* _Problem details_:
All lines in the data bearing the string "baseFrequency" should be identified and copied.

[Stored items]
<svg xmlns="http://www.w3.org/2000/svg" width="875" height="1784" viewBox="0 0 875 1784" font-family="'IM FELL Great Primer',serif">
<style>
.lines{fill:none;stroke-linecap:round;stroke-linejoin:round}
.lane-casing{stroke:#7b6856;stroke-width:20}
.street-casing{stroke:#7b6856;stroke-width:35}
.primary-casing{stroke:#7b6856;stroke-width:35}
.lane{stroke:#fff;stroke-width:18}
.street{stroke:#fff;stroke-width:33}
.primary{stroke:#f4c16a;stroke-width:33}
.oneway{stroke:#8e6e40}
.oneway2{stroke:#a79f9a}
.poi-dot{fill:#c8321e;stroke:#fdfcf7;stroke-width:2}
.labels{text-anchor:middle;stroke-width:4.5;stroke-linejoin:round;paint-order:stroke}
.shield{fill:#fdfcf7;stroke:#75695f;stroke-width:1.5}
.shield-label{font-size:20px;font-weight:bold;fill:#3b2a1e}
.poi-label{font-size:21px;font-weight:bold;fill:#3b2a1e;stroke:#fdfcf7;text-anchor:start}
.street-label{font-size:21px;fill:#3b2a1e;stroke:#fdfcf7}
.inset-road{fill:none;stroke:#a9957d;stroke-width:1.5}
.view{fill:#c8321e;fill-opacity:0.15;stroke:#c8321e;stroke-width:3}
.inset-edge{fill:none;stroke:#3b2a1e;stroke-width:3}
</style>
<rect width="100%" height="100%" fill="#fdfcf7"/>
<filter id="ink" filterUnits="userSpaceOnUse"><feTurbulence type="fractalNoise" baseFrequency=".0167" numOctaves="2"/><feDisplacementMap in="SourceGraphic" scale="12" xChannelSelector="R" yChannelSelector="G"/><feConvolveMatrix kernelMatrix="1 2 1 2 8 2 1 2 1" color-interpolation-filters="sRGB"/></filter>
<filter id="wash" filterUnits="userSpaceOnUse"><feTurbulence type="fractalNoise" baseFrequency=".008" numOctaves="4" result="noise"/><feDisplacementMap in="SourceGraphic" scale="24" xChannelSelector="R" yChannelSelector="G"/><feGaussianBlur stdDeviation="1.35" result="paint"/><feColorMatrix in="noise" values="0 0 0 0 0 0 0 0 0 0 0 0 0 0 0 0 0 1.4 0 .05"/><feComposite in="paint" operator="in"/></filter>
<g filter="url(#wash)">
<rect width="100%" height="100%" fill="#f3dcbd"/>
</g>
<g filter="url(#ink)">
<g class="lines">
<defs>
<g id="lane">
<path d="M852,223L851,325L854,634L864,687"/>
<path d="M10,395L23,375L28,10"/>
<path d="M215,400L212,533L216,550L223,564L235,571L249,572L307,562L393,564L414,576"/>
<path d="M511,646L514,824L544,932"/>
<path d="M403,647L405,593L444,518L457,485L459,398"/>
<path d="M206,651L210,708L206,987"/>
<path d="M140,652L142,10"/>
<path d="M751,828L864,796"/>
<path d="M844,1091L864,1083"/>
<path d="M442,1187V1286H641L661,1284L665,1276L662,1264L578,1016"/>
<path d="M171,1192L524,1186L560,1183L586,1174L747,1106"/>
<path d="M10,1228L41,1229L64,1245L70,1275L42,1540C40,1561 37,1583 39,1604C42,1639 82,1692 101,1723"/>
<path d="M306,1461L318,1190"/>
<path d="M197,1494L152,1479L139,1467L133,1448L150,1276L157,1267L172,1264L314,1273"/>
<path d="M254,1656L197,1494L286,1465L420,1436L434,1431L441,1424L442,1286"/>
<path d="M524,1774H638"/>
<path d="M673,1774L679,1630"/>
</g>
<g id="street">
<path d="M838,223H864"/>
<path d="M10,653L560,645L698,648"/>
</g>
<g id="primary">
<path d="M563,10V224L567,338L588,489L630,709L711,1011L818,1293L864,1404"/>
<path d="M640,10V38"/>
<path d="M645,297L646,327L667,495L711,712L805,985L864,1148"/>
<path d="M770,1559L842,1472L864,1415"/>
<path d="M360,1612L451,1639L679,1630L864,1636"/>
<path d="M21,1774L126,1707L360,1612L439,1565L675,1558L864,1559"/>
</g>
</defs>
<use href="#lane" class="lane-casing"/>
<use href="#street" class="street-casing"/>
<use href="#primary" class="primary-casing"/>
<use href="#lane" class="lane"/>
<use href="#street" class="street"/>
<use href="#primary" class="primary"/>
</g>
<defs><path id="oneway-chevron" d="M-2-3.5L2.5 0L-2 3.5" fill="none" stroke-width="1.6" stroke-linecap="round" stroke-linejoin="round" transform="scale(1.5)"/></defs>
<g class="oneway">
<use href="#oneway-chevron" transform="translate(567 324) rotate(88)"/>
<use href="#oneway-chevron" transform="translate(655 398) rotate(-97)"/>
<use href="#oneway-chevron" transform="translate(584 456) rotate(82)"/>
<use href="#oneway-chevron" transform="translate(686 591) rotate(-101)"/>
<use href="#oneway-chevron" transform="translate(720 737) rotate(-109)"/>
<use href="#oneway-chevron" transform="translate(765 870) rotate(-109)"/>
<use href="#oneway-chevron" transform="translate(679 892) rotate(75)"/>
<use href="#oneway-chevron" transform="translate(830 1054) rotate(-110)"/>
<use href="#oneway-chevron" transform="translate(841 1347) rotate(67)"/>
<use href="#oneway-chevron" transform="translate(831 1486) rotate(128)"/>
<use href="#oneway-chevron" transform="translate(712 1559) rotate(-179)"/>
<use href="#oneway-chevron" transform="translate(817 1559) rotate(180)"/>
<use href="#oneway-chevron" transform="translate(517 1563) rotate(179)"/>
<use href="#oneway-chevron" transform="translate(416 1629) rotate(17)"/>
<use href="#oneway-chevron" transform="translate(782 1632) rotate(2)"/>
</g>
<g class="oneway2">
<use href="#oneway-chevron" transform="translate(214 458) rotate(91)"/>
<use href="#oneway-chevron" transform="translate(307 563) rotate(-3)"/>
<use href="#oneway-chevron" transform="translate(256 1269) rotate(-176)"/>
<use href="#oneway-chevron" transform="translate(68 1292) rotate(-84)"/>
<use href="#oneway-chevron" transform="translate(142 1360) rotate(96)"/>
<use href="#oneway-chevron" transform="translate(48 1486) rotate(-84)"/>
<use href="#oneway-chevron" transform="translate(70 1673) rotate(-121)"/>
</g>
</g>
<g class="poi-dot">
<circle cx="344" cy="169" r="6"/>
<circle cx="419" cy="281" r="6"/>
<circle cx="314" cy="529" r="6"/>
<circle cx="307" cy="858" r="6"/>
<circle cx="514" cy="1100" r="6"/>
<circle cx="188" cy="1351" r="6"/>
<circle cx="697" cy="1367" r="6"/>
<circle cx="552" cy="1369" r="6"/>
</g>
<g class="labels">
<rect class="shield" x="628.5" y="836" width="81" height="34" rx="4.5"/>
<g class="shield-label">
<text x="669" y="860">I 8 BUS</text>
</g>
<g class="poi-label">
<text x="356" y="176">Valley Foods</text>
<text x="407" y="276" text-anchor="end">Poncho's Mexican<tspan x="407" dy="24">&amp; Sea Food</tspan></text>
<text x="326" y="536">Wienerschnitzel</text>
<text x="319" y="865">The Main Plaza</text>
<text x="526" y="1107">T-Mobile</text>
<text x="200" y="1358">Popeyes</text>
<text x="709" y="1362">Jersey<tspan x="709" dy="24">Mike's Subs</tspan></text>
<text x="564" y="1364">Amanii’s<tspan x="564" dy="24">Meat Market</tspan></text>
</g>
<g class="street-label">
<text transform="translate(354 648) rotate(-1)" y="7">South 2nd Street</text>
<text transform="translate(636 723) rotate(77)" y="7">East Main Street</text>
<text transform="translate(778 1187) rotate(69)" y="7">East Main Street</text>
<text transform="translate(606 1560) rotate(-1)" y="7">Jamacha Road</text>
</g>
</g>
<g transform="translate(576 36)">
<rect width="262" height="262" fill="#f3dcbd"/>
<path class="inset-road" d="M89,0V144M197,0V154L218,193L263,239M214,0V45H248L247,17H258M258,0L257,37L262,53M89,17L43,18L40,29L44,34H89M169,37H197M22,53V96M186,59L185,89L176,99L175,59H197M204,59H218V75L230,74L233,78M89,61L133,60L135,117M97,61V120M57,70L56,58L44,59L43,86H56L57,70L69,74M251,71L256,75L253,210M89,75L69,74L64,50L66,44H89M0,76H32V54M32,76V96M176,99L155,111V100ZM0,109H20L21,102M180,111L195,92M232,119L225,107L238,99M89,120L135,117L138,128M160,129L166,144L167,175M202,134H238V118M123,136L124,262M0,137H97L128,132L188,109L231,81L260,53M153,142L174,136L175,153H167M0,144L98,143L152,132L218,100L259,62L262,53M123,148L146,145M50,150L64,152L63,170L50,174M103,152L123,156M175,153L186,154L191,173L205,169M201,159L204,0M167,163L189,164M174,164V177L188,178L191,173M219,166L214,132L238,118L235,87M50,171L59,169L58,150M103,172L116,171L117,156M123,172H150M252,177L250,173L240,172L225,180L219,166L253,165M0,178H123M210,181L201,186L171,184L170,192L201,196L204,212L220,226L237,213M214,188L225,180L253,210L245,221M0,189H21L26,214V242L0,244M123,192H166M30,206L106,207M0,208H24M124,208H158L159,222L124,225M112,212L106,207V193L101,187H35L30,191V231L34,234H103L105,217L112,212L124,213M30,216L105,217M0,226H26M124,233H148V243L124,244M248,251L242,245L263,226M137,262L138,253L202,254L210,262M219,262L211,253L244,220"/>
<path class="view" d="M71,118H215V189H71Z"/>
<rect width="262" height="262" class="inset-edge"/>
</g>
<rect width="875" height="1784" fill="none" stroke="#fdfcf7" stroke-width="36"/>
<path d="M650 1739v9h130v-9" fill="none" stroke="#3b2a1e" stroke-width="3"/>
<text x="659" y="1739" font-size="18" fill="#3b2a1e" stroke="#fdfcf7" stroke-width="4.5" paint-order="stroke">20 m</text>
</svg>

* _Written reply_:
<filter id="ink" filterUnits="userSpaceOnUse"><feTurbulence type="fractalNoise" baseFrequency=".0167" numOctaves="2"/><feDisplacementMap in="SourceGraphic" scale="12" xChannelSelector="R" yChannelSelector="G"/><feConvolveMatrix kernelMatrix="1 2 1 2 8 2 1 2 1" color-interpolation-filters="sRGB"/></filter>
<filter id="wash" filterUnits="userSpaceOnUse"><feTurbulence type="fractalNoise" baseFrequency=".008" numOctaves="4" result="noise"/><feDisplacementMap in="SourceGraphic" scale="24" xChannelSelector="R" yChannelSelector="G"/><feGaussianBlur stdDeviation="1.35" result="paint"/><feColorMatrix in="noise" values="0 0 0 0 0 0 0 0 0 0 0 0 0 0 0 0 0 1.4 0 .05"/><feComposite in="paint" operator="in"/></filter>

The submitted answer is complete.